Synopsis: Three dazzling short “pilot” stories from AHOY’s finest – and YOU get to vote on which series continues!
In “Noah Zark” by Mark Waid and Lanna Souvanny, an alien boy is kidnapped into an interplanetary zoo-and becomes the protector of the animals.
In “True Identity” by Tom Peyer and Alan Robinson, we learn what secret anguish drives the most beloved superhero on Earth!
And Stuart Moore and Peter Gross’s “Bright Boy” tells the grim tale of the world’s smartest human and the havoc he leaves in his wake.
Steel Cage is a book unlike many others I have read. The publishers ask you to read 3 graphic novel short stories and decide which one will continue. Each story stands alone, and each one has its own strengths and weaknesses. They appeal to different types of readers, though they all have an element of Science Fiction. Personal preference will play a huge role in which story readers prefer, as the artistry and writing are all on a fairly even keel.
In Noah Zark a young boy from Earth finds himself caring for a menagerie of interstellar creatures. Basically, think Fantastic Beasts and Where to Find Them mixed with a bit of Firefly. His mission is to help each creature to the best of his ability. It’s a heartwarming story full of unique fantasy creatures, and interesting alien worlds.
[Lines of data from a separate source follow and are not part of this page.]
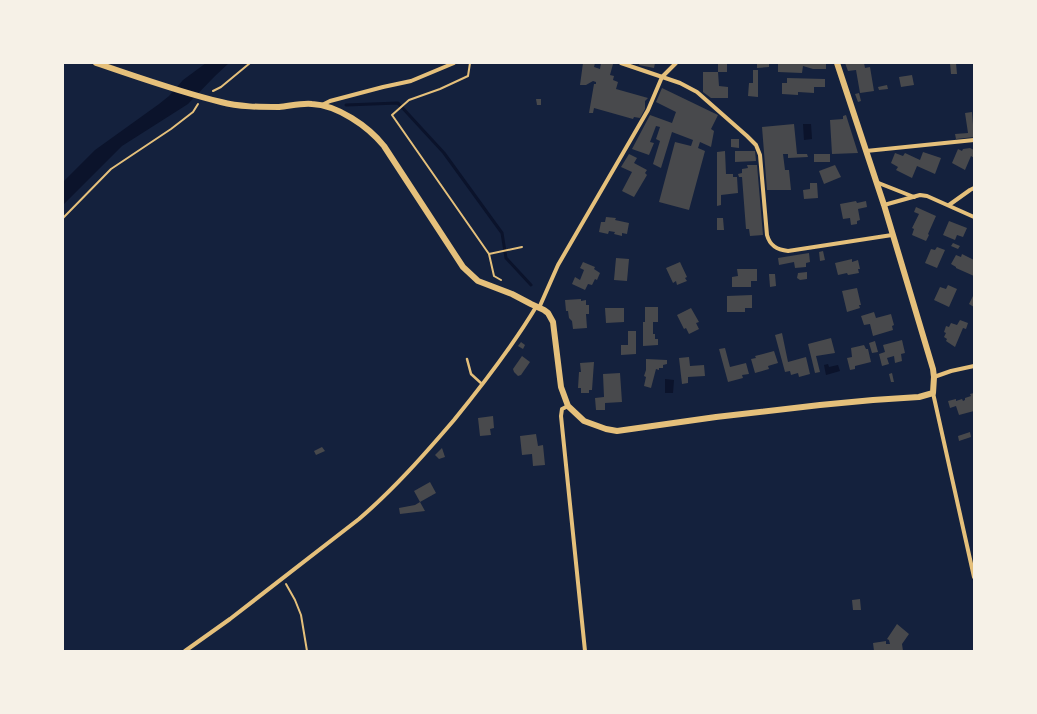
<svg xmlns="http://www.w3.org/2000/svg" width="1037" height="714" viewBox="0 0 1037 714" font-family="'Public Sans',sans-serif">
<rect width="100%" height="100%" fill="#14213d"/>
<!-- water -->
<g fill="#0b132b">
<path d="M206,63H229L215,76L188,104L122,146L63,205V182L95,150L159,104L169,96L183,80Z"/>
<path d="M803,124H811L812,139L804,140Z"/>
<path d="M828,364L829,367L838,365L840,371L826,375L824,365Z"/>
<path d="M665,379L674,380L673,393H665Z"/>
</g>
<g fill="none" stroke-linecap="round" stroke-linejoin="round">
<!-- stream -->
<path stroke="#0b132b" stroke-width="3" d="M346,105L398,103L444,153L502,233L506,258L531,285"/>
</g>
<!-- building -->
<g fill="#48494c">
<path d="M583,63H595L594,67L600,69L601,63L613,64L610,75L614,76L613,80L618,82L616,89L648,98L645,101V109L640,118L634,117L633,119L594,108L593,113H589L594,84H596V82L593,81L586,85H580Z"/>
<path d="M640,63H655L654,68L639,65Z"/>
<rect x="718" y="63" width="9" height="9"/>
<path d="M757,63H769V67L757,68Z"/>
<path d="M778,63H826V69H813L803,66L802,73L778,72Z"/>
<path d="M845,63H864L865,68L870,67L874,91L860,93L856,70L848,71Z"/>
<path d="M950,63H956L957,74H951Z"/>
<path d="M753,70H758V97L748,96L749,83H753Z"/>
<path d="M703,72H718L719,86L728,87V98H711L703,92Z"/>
<path d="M912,75L914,85L901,87L899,77Z"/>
<path d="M787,78L825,79V87H814V93L798,92V95L782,94V83H787Z"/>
<path d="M887,85L888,89L879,90L878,87Z"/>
<path d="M662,88L718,115L711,129L714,131L711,147L700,142L698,148L705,151L689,210L659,202L675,142L691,146L693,140L672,132L661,168L653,164L660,141L656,139L660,127L656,126L650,142L654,143L649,155L632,149L650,115L672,123L676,112L656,102Z"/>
<path d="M859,93L861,101L858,102L855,94Z"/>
<path d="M536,99H541V105H537Z"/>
<path d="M972,112L974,137L956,139L955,134L968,133L965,113Z"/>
<path d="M846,115L858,153L832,154L830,120L843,119V116Z"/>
<path d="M794,124L797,154H807L808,157L788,158V154H783L785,170H789L791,190H767L762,127Z"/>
<path d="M731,139H739V148L731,147Z"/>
<path d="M970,148L974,150V158L971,156L965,170L952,163L958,149L962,151L963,149Z"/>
<path d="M725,151L726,174H733V177H737L738,193L721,195V205L717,206V152Z"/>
<path d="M735,151H755L756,161L735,162Z"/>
<path d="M923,152L941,158L935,174L917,166L912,178L896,170L898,167L891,163L895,153L903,156L905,153L920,160Z"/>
<path d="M629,154L637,158L634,163L647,170L645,173L647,175L634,197L622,191L632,172L621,167Z"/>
<rect x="814" y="154" width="16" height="8"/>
<path d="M747,165H757L763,235L750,236L749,229H746L742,177H739L738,174L742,173V169L748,168Z"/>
<path d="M835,165L841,177L824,184L819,171Z"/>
<path d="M810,183H817L818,198L804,199L803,190L810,189Z"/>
<path d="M856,201L857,203L866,201L867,207L858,209L860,220L857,221V224L851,225L850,218L843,219L840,204Z"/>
<path d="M916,207L936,216L928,234L929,235L926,241L912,235L914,229L912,228L919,214L914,212Z"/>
<path d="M606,217L616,218L615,220L629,223L627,234L622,233V236L614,234L615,232L609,231L608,234L599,232L601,222H605Z"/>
<path d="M717,218H723L724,230H717Z"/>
<path d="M949,221L967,228L963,237L957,235L955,240L943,235Z"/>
<path d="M953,243L960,246L958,249L951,246Z"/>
<path d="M937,247L945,250L937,268L925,263L931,249L935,250Z"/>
<path d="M823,251L825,260L820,261L819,252Z"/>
<path d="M809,253L810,262L806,263V267L795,268L794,262L779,265L778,258Z"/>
<path d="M962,254L974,260V276L956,268V267L951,264L956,255L961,257Z"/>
<path d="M616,258L629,259L627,281L614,280Z"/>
<path d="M852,259V262L858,260L860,269H858L859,273L848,275L847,273L838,275L835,263Z"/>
<path d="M583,262L595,267L594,269L600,273L597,280L595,279L592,285L588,284L585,290L572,284L575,277L580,280L584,270L580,268Z"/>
<path d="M680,262L687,277L685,278L687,281L677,285L676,281L673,283L666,268Z"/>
<path d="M737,269H757V281H751V287H732V277L738,276Z"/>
<path d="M807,272V279L800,280L797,278L798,273Z"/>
<path d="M769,274H775L776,286L770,287Z"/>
<path d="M948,285L957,289L949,307L934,300L940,287L946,289Z"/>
<path d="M857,288L861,305H859L860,308L847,312L842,291Z"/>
<path d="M752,295V308H745V312H727V296Z"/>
<path d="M973,296H974V307L969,304Z"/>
<path d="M581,299V301L586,300V305H589V314H586L587,328L573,329L572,321L569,318L568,311H566L565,300Z"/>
<path d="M645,307H658V322H653V334H655V339H658V345L643,346V322H645Z"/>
<path d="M605,308H624V322L606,323Z"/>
<path d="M691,308L699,322L696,323L699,329L689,334L686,328L684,329L677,315Z"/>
<path d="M874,312L876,318L891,314L894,325L892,326L893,330L873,336L870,324L864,325L861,316Z"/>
<path d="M960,320L968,323L966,329L963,328L955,347L946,341L947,339L944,337L946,333L944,332L946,326L949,327L951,323L957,325Z"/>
<path d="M628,331H636V354L621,355V345H628Z"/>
<path d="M782,333L788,362L806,357L810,374L799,377L798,373L791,375L790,371L785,372L775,335Z"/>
<path d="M831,338L835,353L816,356L820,372L815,373L808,344Z"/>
<path d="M902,340L905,353L901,354L902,361L895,363L894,356L887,358L889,364L882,366L879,354L885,352L883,345Z"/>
<path d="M875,341L878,352L872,353L869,343Z"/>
<path d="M521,342L525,345L523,349L518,346Z"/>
<path d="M864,345L866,349H868L871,362L855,366V369L850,370L847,358L852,357L851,348Z"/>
<path d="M725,348L730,367L746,363L749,374L742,375L743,378L728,382L719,349Z"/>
<path d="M774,351L778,363L768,366L769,369L755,373L751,359L756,358L755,356Z"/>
<path d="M522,356L530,362L521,375L518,376L514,372L513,369Z"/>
<path d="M689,357L690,366L704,365L705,376L688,377V383L682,384L679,358Z"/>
<path d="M646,359L667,360V364L663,365V368H659V370L656,369L651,388L644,386L646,377L644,376L646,370Z"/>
<path d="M594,362L592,390H589V393H581V388H578L579,372H581L580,363Z"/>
<path d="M620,373L622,402L605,403V410H596L595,398L604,397L603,374Z"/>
<path d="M892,373L894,382H891L889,374Z"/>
<path d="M974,393V411L959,415L956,406L950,408L948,401L956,399V401L962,399L963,401L965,400V398L971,396L970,394Z"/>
<path d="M493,416L494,428L490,429L491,435L480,436L478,418Z"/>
<path d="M970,432L971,437L959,441L958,436Z"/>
<path d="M536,434L538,446L543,445L545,465L533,466L532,454L522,455L520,436Z"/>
<path d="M322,447L325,451L316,455L314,451Z"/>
<path d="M442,448L445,457L439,459L435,455Z"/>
<path d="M430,482L436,493L420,502L414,491Z"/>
<path d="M420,502L425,511L400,514L399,508L415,505Z"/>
<path d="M860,599L861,610H853L852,600Z"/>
<path d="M897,624L909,634L902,644L903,651H874L873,643L886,641V644H890L889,640L887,639Z"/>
</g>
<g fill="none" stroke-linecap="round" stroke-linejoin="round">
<!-- path -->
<g stroke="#e5c07b" stroke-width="2">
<path d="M470,63L468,76L440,89L409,100L392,115L489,254L522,247"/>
<path d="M213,91L221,87L250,63"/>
<path d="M63,218L111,169L171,129L193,112L198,104"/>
<path d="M489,254L494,276L501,280"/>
<path d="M286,584L295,600L301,615L307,651"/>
</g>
<!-- service -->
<path stroke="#e5c07b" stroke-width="2.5" d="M467,359L471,374L482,384"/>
<!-- minor -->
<g stroke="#e5c07b" stroke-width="4">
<path d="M621,63L680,83L697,92L747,136L756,145L760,155L767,235C770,246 777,250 788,251L892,235"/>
<path d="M322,105L330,101L383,87L411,81L454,63"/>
<path d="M866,151L974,140"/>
<path d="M876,182L914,197"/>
<path d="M884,205L920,195L927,196L974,217"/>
<path d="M949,205L970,190L974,188"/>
<path d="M539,308L558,265L648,110L662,77L676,63"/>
<path d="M934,377L951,371L974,366"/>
<path d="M933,393L974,577"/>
<path d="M568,406L562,409L561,416L585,651"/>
<path d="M185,651L230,619L359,519C394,489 424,455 454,420C484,383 512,347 536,307"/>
</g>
<!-- tertiary -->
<path stroke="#e5c07b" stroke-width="6" d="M96,63C138,77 179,92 221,102C239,107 260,107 279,107C290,106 301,103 312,104C337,105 368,126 384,146L463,267L478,281L512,294L531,304L544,310L548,313L553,322L561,387L568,406L584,421L606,429L617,431L716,417L820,405L873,400L919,397L933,393L934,377L933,369L884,205L837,63"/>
</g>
<!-- border -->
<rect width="1037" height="714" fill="none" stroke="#f6f1e7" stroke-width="128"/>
</svg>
Bright Boy follows a day in the life of the world’s most intelligent man. Just like with magic, great intelligence comes with a price. It quickly becomes clear that the titular character struggles a great deal with his humanity. This is the darkest of the 3 stories, and fans of really heady and deeply thematic stories may place their vote with Bright Boy.
The last of the stories in this issue of Steel Cage is titled True Identity. This is the story that earns my vote, though I also have some doubts about the longevity of this story. I think it did the best job of introducing the central character and providing context for his way of life. It’s possible that the bulk of the thematic reveals already happened in this brief glimpse of the story. I would love to read more and see if that is the case.
If you are a Science Fiction reader, there is something for you to enjoy in this book! It’s so interesting to see 3 different tales battle it out for survival in this format. It’s also a great way to introduce yourself to a big group of new writers and artists. Steel Cage #1 is available on 6/26.